她清晰记得,周均延那天开车接她,是因为开往伦敦的火车一再延误。
可秦昭序说看见周均延亲她?怎么可能啊,她毫无印象。
“你一个人从伦敦回明市,告诉杨老师你目前单身,我就猜到你和周均延分手了。”秦昭序咬牙切齿,“同样是前男友,给他机会不给我?”
秦昭序不想撂狠话,但控制不住地给温宁安警告:“你上次说,为了躲避我可以出国发展。没错,你一个人确实可以,但别想带走你妈妈和伊布。”
温宁安眼睫快速地眨了下,声音很轻,“秦昭序,你威胁我啊?”
“你妈妈有案底,伊布年纪大生过病,进有氧舱要身体报告。

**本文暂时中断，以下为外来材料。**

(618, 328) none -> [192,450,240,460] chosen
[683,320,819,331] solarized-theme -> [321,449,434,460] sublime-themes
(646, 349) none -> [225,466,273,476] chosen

”秦昭序点到为止,先礼后兵,伦敦那夜疯狂肆虐的怒意在此刻暴涨,他捧着温宁安的脸,吃没有资格的醋,嗓音忽如困兽哽咽,“一想到别人拥有过你,我嫉妒得要死。”
说完,心有不甘,急切凶狠地吻上去。
温宁安眼睛半睁着,手臂挣了两下,没成功,也就任由秦昭序抱住。
他的模样愤怒而沉迷。
温宁安彻底闭起眼睛,嘴唇不着痕迹地分开些许,秦昭序抓住机会,舌尖完全探入。